7. It is our responsibility to see what is before our eyes, courageously, and to learn from it, even if it seems horrible - even if the horror of seeing it damages our consciousness, and half-blinds us. The act of seeing is particularly important when it challenges what we know and rely on, upsetting and destabilizing us. It is the act of seeing that informs the individual and updates the state. It was for this reason that Nietzsche said that a man’s worth was determined by how much truth he could tolerate. You are by no means only what you already know. You are also all that which you could know, if you only would. Thus, you should never sacrifice what you could be for what you are. You should never give up the better that resides within for the security you already have - and certainly not when you have already caught a glimpse, an undeniable glimpse, of something beyond.

- What glimpse or vision of your future self can you see?

8. In the Christian tradition, Christ is identified with the Logos. The Logos is the Word of God. That Word transformed chaos into order at the beginning of time. In His human form, Christ sacrificed himself voluntarily to the truth, to the good, to God. In consequence, He died and was reborn. The Word that produces order from Chaos sacrifices everything, even itself, to God. That single sentence, wise beyond comprehension, sums up Christianity. Every bit of learning is a little death. Every bit of new information challenges a previous conception, forcing it to dissolve into chaos before it can be reborn as something better. Sometimes such deaths virtually destroy us. In such cases, we might never recover or, if we do, we change a lot.

- Where have you experienced such deaths and rebirths?

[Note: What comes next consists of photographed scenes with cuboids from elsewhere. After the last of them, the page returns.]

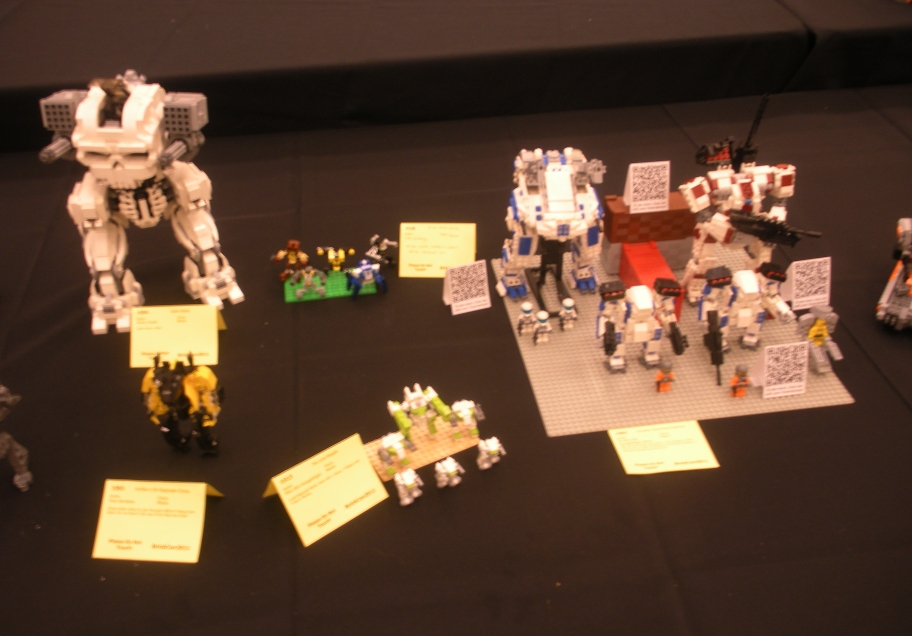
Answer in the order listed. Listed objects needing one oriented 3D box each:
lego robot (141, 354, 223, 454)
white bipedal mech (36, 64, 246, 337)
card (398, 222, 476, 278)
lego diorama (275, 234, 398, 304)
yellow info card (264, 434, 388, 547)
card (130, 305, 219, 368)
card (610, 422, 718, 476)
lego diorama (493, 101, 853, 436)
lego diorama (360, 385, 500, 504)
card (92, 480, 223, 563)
[{"bbox_3d":[-0.312,0.092,1.086,0.090,0.120,0.068,3,37,5],"label":"lego robot"},{"bbox_3d":[-0.405,-0.154,1.253,0.222,0.312,0.155,-2,37,-2],"label":"white bipedal mech"},{"bbox_3d":[-0.026,-0.104,1.394,0.109,0.056,0.080,1,37,2],"label":"card"},{"bbox_3d":[-0.173,-0.074,1.349,0.165,0.065,0.076,-6,37,-6],"label":"lego diorama"},{"bbox_3d":[-0.142,0.176,1.027,0.109,0.055,0.087,-26,44,-30],"label":"yellow info card"},{"bbox_3d":[-0.365,0.018,1.238,0.109,0.055,0.073,-2,37,-2],"label":"card"},{"bbox_3d":[0.239,0.149,1.096,0.108,0.008,0.078,-5,37,-5],"label":"card"},{"bbox_3d":[0.270,-0.101,1.206,0.392,0.272,0.386,-6,37,-6],"label":"lego diorama"},{"bbox_3d":[-0.030,0.124,1.067,0.139,0.086,0.105,-19,41,-22],"label":"lego diorama"},{"bbox_3d":[-0.317,0.203,0.999,0.109,0.049,0.092,2,37,3],"label":"card"}]

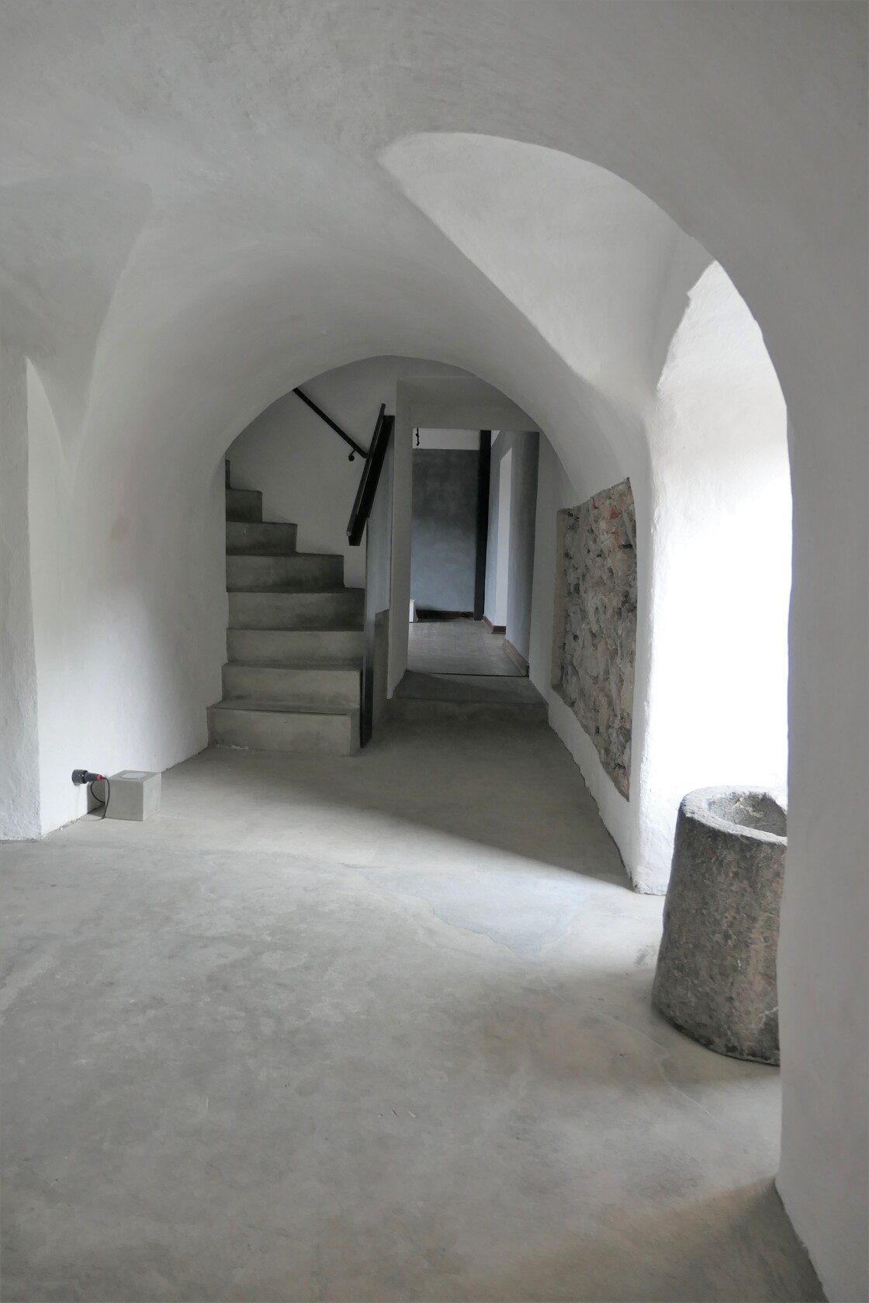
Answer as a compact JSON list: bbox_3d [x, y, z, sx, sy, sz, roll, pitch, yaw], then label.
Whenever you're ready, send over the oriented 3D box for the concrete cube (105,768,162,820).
[{"bbox_3d":[-1.068,0.514,3.087,0.137,0.137,0.137,2,5,7],"label":"concrete cube"}]

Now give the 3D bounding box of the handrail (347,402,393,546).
[{"bbox_3d":[-0.339,-1.021,4.824,0.110,0.924,1.256,2,5,3],"label":"handrail"}]

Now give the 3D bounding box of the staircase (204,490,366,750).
[{"bbox_3d":[-0.753,-0.244,4.803,0.850,1.380,1.180,2,5,3],"label":"staircase"}]

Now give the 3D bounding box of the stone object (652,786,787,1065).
[{"bbox_3d":[0.685,0.533,1.771,0.440,0.425,0.440,2,5,0],"label":"stone object"}]

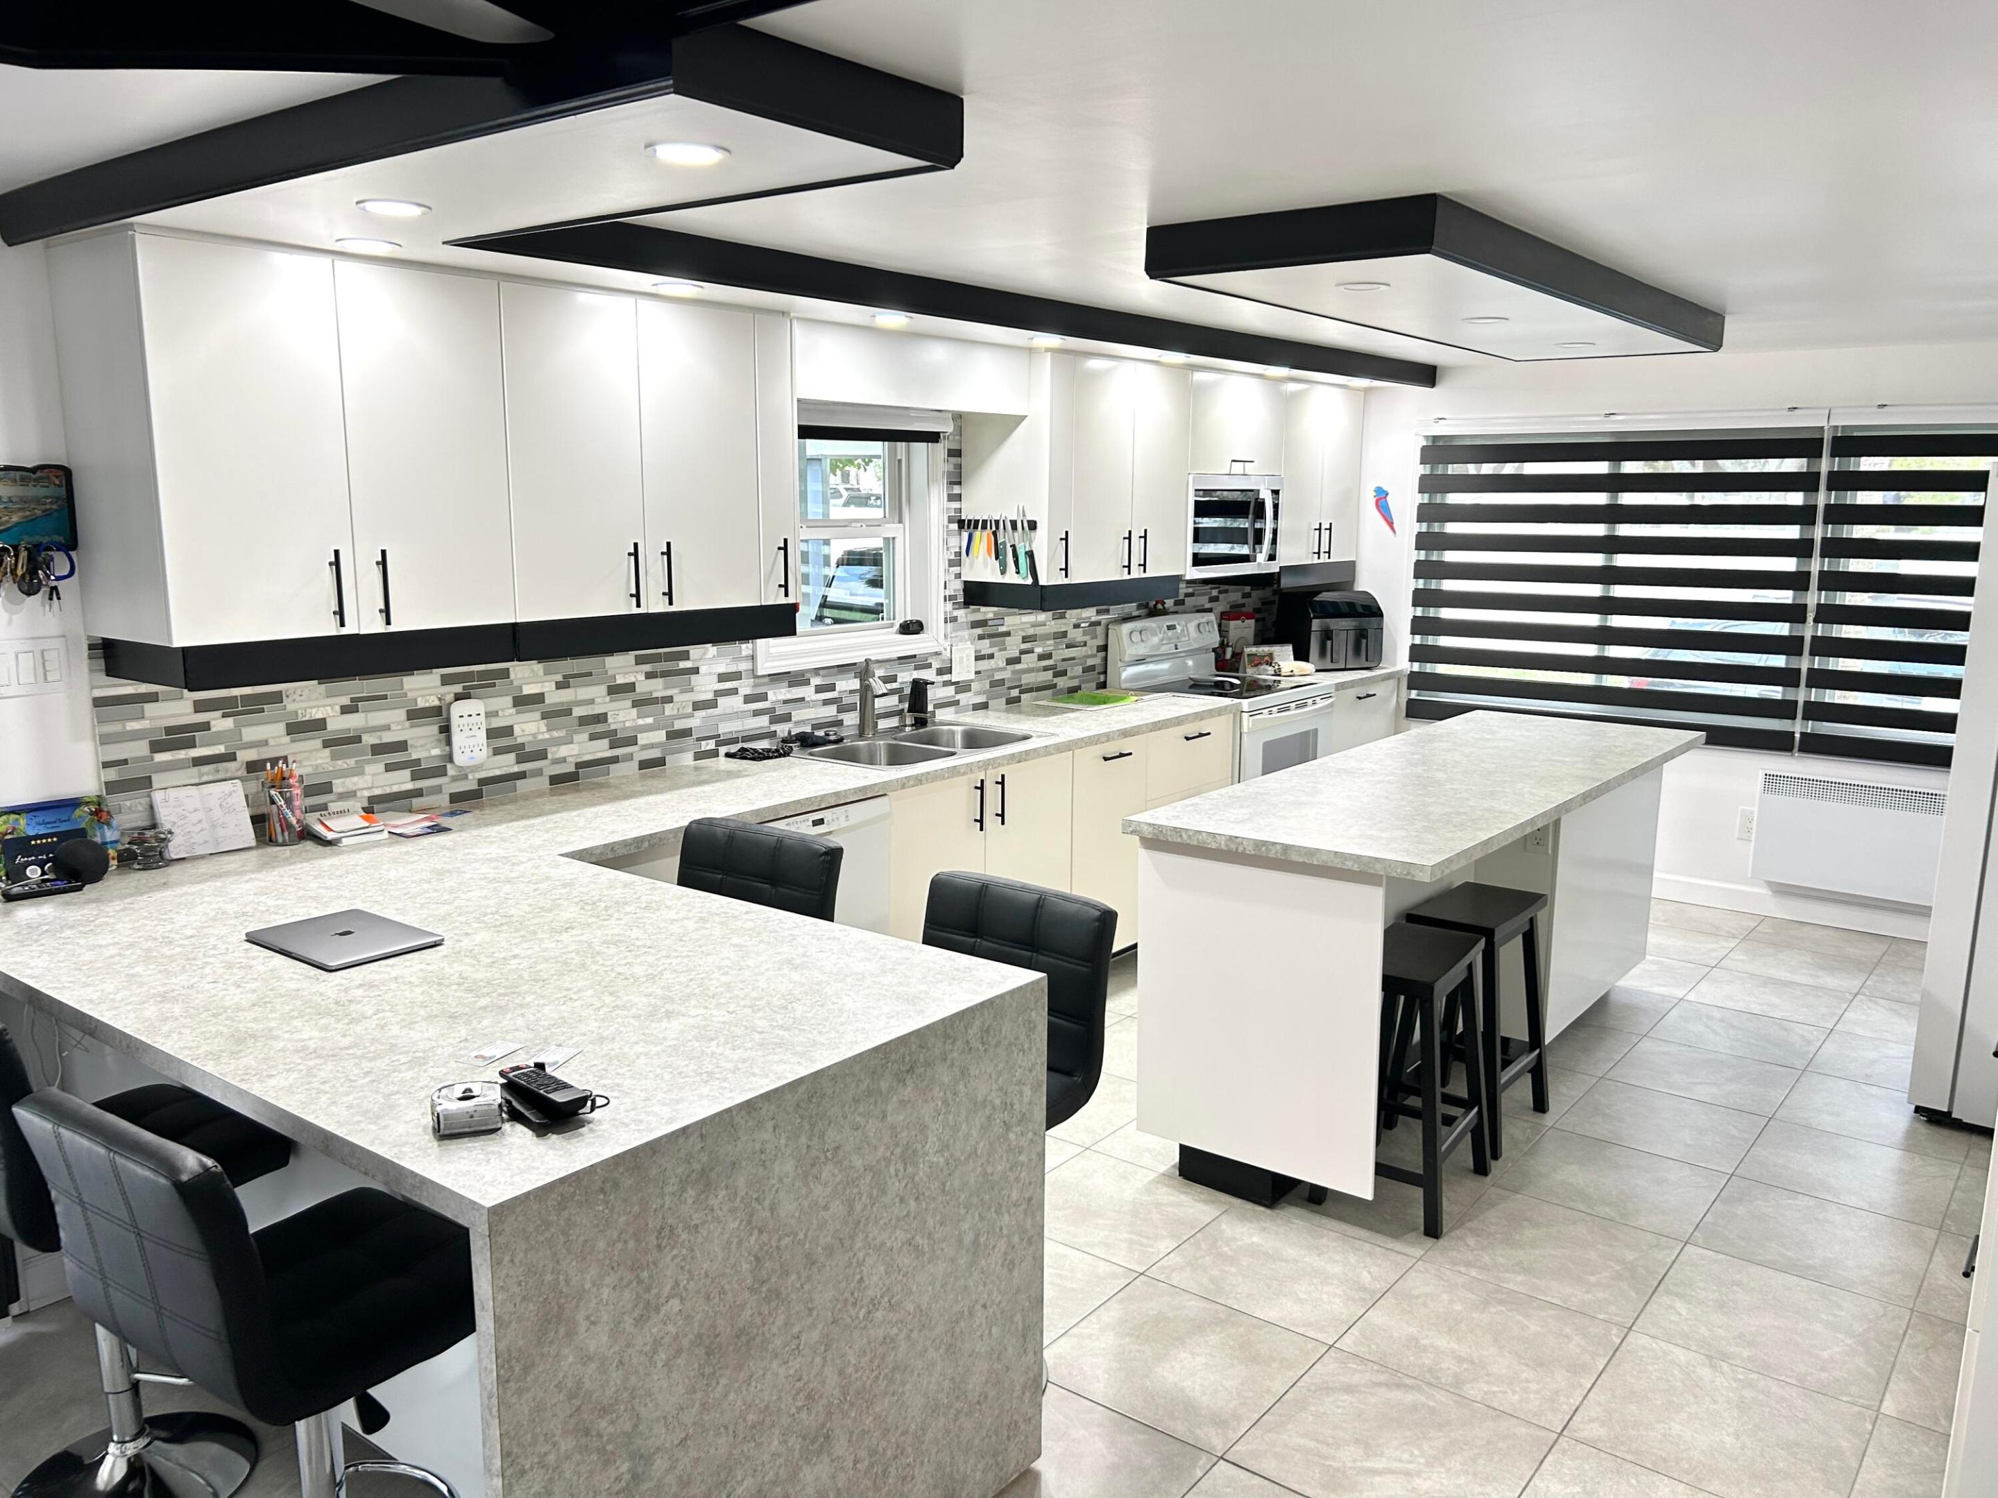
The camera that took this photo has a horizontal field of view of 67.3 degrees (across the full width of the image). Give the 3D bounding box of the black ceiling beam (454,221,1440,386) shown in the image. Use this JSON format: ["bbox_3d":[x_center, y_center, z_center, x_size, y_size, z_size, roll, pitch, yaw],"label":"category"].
[{"bbox_3d":[0.423,-1.354,4.859,0.050,0.090,4.940,8,12,37],"label":"black ceiling beam"}]

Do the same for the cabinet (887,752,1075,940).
[{"bbox_3d":[-0.277,0.432,4.879,0.616,0.815,0.899,8,12,37],"label":"cabinet"}]

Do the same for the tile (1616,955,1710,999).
[{"bbox_3d":[2.328,0.817,5.513,0.455,0.012,0.455,8,12,37],"label":"tile"}]

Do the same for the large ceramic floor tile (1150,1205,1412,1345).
[{"bbox_3d":[0.637,1.164,3.360,0.452,0.010,0.450,8,12,37],"label":"large ceramic floor tile"}]

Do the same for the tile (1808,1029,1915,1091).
[{"bbox_3d":[2.769,0.979,4.600,0.459,0.012,0.455,8,12,37],"label":"tile"}]

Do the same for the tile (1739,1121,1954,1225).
[{"bbox_3d":[2.191,1.089,3.865,0.452,0.010,0.450,8,12,37],"label":"tile"}]

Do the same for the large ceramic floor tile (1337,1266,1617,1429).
[{"bbox_3d":[1.005,1.226,3.114,0.455,0.012,0.455,8,12,37],"label":"large ceramic floor tile"}]

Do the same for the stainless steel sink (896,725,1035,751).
[{"bbox_3d":[-0.117,0.051,4.976,0.376,0.181,0.340,8,12,37],"label":"stainless steel sink"}]

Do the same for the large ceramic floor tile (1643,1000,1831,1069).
[{"bbox_3d":[2.407,0.928,4.878,0.459,0.012,0.455,8,12,37],"label":"large ceramic floor tile"}]

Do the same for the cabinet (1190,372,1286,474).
[{"bbox_3d":[0.830,-1.342,6.250,0.415,0.395,0.778,8,12,37],"label":"cabinet"}]

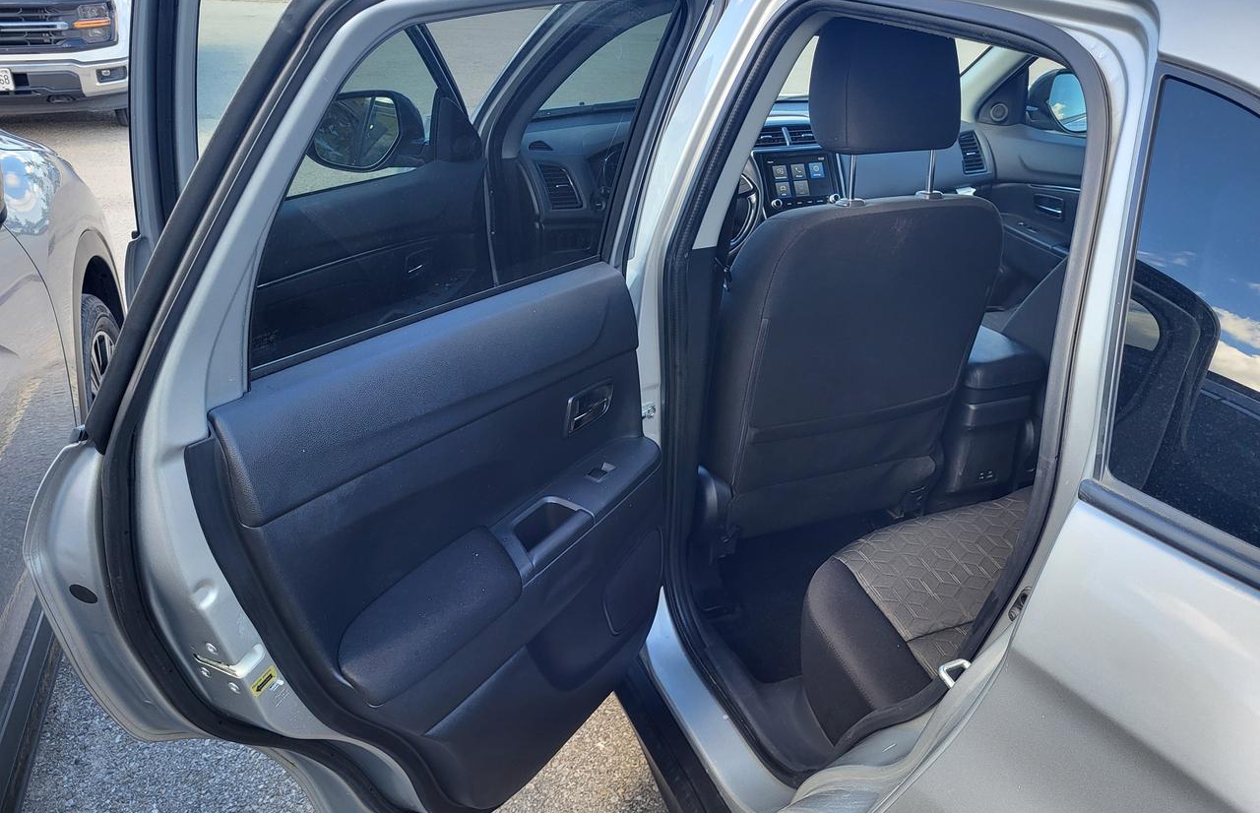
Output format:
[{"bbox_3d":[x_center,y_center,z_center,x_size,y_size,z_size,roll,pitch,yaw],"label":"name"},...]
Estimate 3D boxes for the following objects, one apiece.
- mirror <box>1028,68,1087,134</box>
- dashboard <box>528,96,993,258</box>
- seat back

9. If you bend everything totally, blindly and willfully towards the attainment of a goal, and only that goal, you will never be able to discover if another goal would serve you, and the world, better. It is this that you sacrifice if you do not tell the truth. If, instead, you tell the truth, your values transform as you progress. If you allow yourself to be informed by the reality manifesting itself, as you struggle forward, your notions of what is important will change. You will reorient yourself, sometimes gradually, and sometimes suddenly and radically.

- How has truth-telling transformed your values over the years?

10. Perhaps it is better to conceptualize it this way: Everyone needs a concrete, specific goal - an ambition, and a purpose - to limit chaos and make intelligible sense of his or her life. But all such concrete goals can and should be subordinated to what might be considered a meta-goal, which is a way of approaching and formulating goals themselves. The meta-goal could be “live in truth.” This means, “Act diligently towards some well-articulated, defined and temporary end. Make your criteria for failure and success timely and clear, at least for yourself (and even better if others can understand what you are doing and evaluate it with you). While doing so, however, allow the world and your spirit to unfold as they will, while you act out and articulate the truth.” This is both pragmatic ambition and the most courageous of faiths.

- How would you describe your “meta-goal” as it relates to truth?

11. Truth will not come in the guise of opinions shared by others, as the truth is neither a collection of slogans nor an ideology. It will instead be personal. Your truth is something only you can tell, based as it is on the unique circumstances of your life. Apprehend your personal truth. Communicate it carefully, in an articulate manner, to yourself and others.This will ensure your security and your life more abundantly now, while you inhabit the structure of your current beliefs. This will ensure the benevolence of the future, diverging as it might from the certainties of the past.

- In what ways do you communicate your “personal truth?”